No bem, como no belo, mudada a condição,
Seremos transferidos para a santa cidade
Onde veremos, sim, crescer a gratidão
Pelo imenso tesouro que é a Felicidade.

Dos mundos graduados seguindo a imensa escala,
Sempre mais depurados, mudando de confins,
Iremos terminar onde tudo se instala,
A renascer do amor, brilhantes serafins.

De uma raça nova seremos pioneiros
E os anjos da guarda dos homens do futuro;
Da vontade de Deus seremos mensageiros
Vigilantes fiéis de um mundo nascituro.

De Deus tal é o poder real, assim parece,
No imenso percurso da pobre Humanidade.
Inclinemos, então, que a ordem não perece:
Cantando glória a Deus por toda a Eternidade.


B. JOLY, herborista de Lyon [1]


OBSERVAÇÃO: Talvez possam os críticos severos fazer algumas restrições a esses versos. Deixamo-lhes a tarefa e consideramos apenas a ideia, cuja justeza, do ponto de vista espírita, não pode ser negada. É mesmo a alma em suas peregrinações, pelo trabalho depurador, para chegar à felicidade sem fim. Um ponto, entretanto, que parece dominar, é muito ortodoxo, e não poderíamos admiti-lo. Está expresso na quadra da epigrafe: No infinito gravita durante a Eternidade. Se por isso entende o autor que a alma sobe incessantemente, resulta que jamais chegaria à felicidade perfeita.

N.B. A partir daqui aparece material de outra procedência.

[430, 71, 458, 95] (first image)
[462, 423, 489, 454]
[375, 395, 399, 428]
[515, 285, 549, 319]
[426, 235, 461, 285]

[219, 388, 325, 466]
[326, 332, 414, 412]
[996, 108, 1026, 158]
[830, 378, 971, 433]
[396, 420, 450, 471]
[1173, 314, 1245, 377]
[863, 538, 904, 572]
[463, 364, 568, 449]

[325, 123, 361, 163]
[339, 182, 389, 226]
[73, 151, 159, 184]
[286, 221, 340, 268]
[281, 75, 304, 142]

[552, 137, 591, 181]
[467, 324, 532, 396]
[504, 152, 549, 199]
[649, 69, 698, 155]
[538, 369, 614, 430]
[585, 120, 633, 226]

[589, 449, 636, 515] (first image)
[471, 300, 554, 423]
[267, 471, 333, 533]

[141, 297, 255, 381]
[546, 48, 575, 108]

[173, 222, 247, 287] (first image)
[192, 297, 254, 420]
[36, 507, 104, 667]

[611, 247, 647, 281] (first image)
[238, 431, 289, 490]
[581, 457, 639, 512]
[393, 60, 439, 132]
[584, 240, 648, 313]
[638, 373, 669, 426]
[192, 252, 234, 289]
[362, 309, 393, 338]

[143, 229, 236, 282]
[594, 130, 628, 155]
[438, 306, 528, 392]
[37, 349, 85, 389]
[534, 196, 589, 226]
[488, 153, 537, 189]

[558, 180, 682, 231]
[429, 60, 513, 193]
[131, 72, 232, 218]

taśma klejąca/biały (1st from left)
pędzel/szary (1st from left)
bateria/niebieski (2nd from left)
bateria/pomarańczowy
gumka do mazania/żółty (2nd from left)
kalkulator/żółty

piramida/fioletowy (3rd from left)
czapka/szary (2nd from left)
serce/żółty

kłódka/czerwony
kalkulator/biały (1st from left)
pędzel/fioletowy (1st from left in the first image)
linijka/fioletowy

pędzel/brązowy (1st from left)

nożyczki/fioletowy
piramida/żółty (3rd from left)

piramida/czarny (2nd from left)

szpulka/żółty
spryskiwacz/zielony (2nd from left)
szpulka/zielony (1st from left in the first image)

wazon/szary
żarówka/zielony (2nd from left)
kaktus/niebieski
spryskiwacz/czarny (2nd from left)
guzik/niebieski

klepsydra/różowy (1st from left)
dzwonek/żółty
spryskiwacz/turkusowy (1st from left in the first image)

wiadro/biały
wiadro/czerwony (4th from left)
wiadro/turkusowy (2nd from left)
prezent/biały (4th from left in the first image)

Diz a razão que, sendo a alma um ser finito, sua ascensão para o bem absoluto deve ter um limite; que, chegada a um certo ponto, não ficará em perpétua contemplação, aliás, pouco atraente, e que seria uma perpétua inutilidade, mas terá uma atividade incessante e bem-aventurada, como auxiliar da Divindade.



[1] Por uma falha tipográfica, o original foi publicado sem a quinta estrofe. O Sr. Allan Kardec a incluiu no número de novembro, com uma pequena nota explicativa. Pondo aquela estrofe no devido lugar, pareceu-nos necessário este aviso e desnecessária a nota final do mês de novembro. O Tradutor.